Among Saunders success stories are ESPN anchors Sage Steele and Adnan Virk.
"I'm not taking credit for anyone's success but Sage Steele and I talked long about the NBA host role a few months before it happened and she has been terrific," Saunders said. "Adnan Virk is a great example of someone who just needed to know which doors to knock on and now he's shown he's capable of doing anything."
5. ESPN management made a wise decision to re-sign Southern California-based reporter Shelley Smith to a multi-year deal. Smith has always done solid work and made the network look good as an on-air performer. Viewers rarely see women in their 50s on sports television as management always seems to push toward young. This was a message to marketplace that quality matters. Well done to Rob King, ESPN's senior vice president of SportsCenter and News who was instrumental in the Smith deal.

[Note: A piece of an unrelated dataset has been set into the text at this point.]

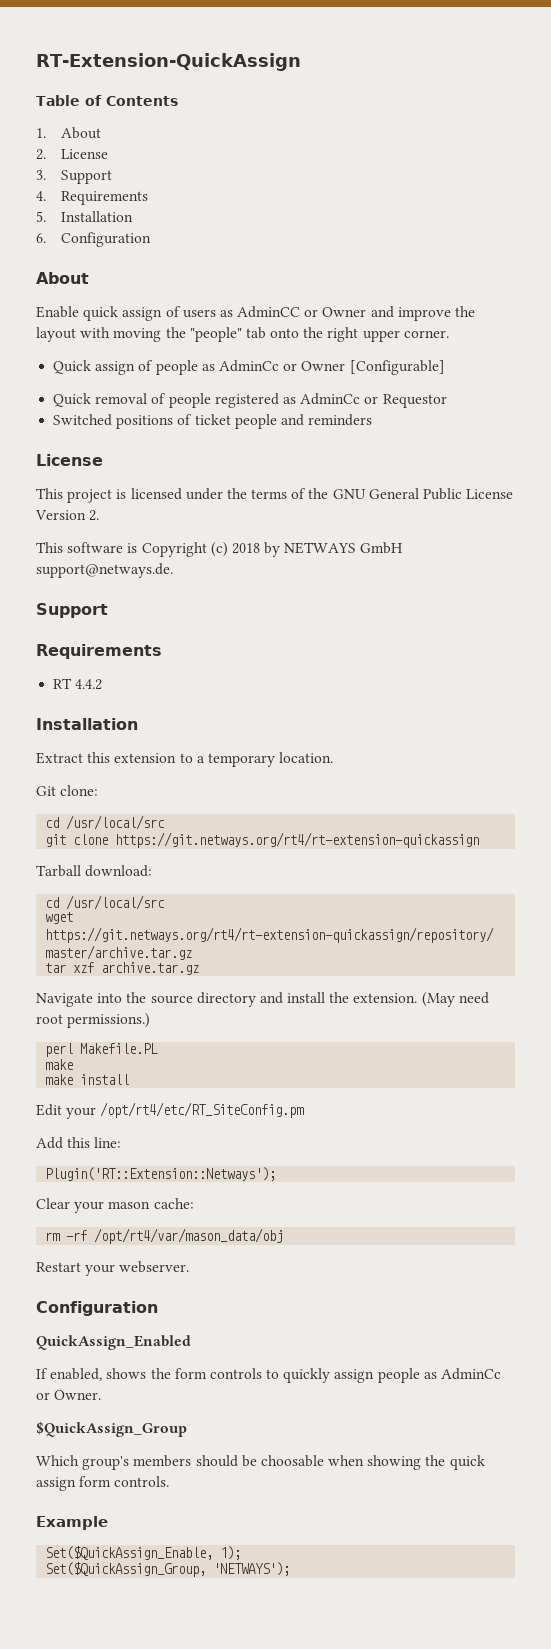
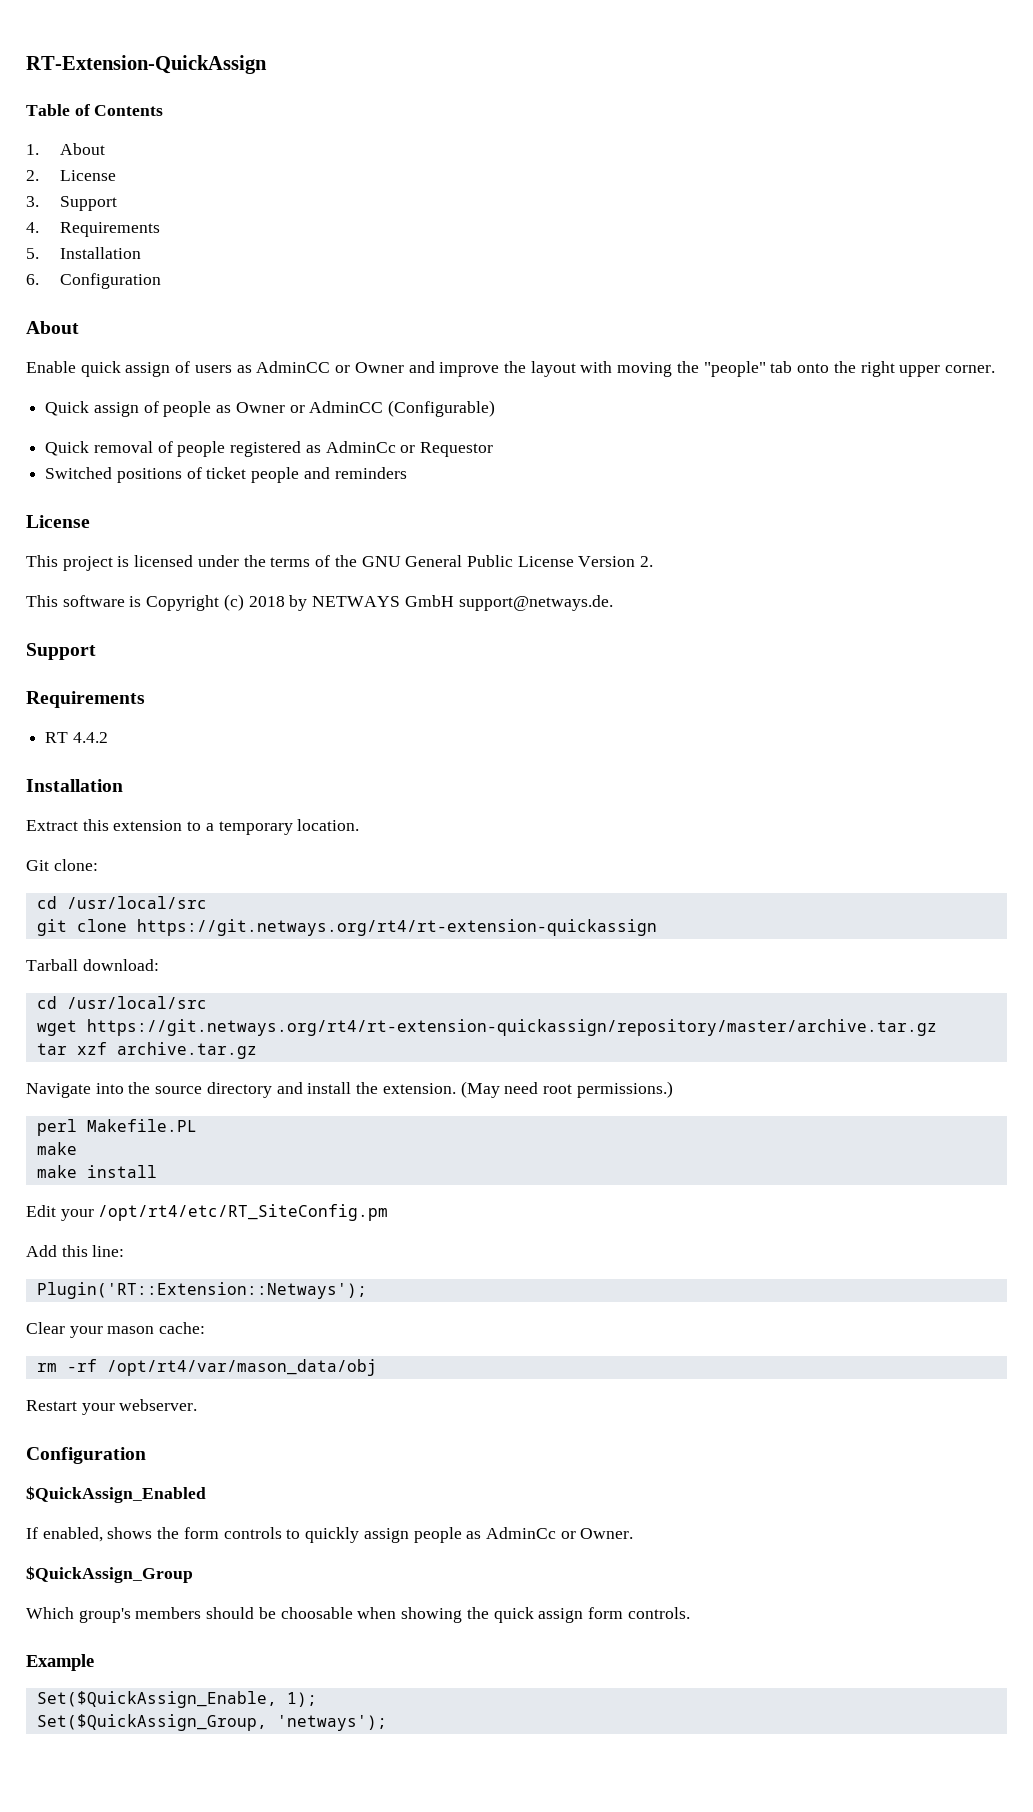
[218,360,445,375] AdminCc or Owner [Configurable] -> [235,400,496,417] Owner or AdminCC (Configurable)
[36,1335,191,1350] QuickAssign_Enabled -> [26,1486,206,1503] $QuickAssign_Enabled
[213,1562,291,1576] 'NETWAYS'); -> [276,1715,387,1731] 'netways');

6. The International Olympic Committee announced Wednesday that it had extended its broadcast rights deal with NBC through 2032. Both NBC and the IOC said the deal was worth $7.65 billion including a $100 million signing bonus to be used for the promotion of the Olympics and the Olympic values between 2015 and 2020. Here's my piece, and one from Daniel Roberts of Fortune.
7. George Plimpton, one of the most renowned staffers in Sports Illustrated history, is the subject of a new documentary (Plimpton! Starring George Plimpton as Himself) premiering nationally on PBS Friday from 9-10:30 p.m. The voice of Plimpton, who died in 2003, serves as the film's narrator and Plimpton's widow, Sarah Dudley Plimpton, granted filmmakers Tom Bean and Luke Poling access to Plimpton's private archives, including previously unseen material. A pioneer of participatory sports journalism, Plimpton famously boxed against light-heavyweight champion Archie Moore and attended preseason training with the Detroit Lions and Boston Bruins during his career.

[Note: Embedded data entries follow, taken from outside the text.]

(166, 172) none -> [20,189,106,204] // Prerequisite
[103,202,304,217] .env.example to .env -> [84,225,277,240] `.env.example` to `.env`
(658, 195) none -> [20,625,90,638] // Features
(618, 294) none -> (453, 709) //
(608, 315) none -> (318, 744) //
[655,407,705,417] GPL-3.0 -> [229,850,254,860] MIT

8. The lowest levels of professional baseball are always rife with interesting stories, so Fox Sports will introduce the Pecos League -- an independent baseball league made up of eight teams that stretches across New Mexico, Colorado, and West Texas -- to a national audience this week. For a six-part documentary series that debuts on Fox Sports 1 Tuesday at 9:30 PM ET, the network's cameras followed the Trinidad Triggers as they played 70 games in 72 days. Michael Bloom, the senior vice president of original programming of Fox Sports, said he had been pitched countless versions of a Bull Durham-style reality show over the years but Rasha Drachkovitch, the executive producer of the Pecos League series, brought Bloom what he described as a compelling and unique piece of tape.
"We found a pocket of the sports world where athletes compete for the ultimate stakes every day... their very future," Bloom said. "To them, playing in The Pecos League is a step towards realizing their lifelong dream of playing in MLB. Viewers will appreciate the sacrifice these young men make to keep their dream alive."
9. Buffalo love: Every reader knows how I feel about Chris Berman hosting the NFL Draft for ESPN. Trey Wingo is the far better host (ESPN has plenty of other talent who would be an upgrade including Rece Davis) and if you consider social media as any kind of sentiment metric, most of ESPN's viewers would say the same thing about Berman in this assignment. Based on this year alone, however, Berman was far less self-aggrandizing than previous drafts and props to him for offering some heartfelt words about the Bills staying in Buffalo after the Sammy Watkins pick. Those from Western New York, and those like me who once lived there, appreciated those words.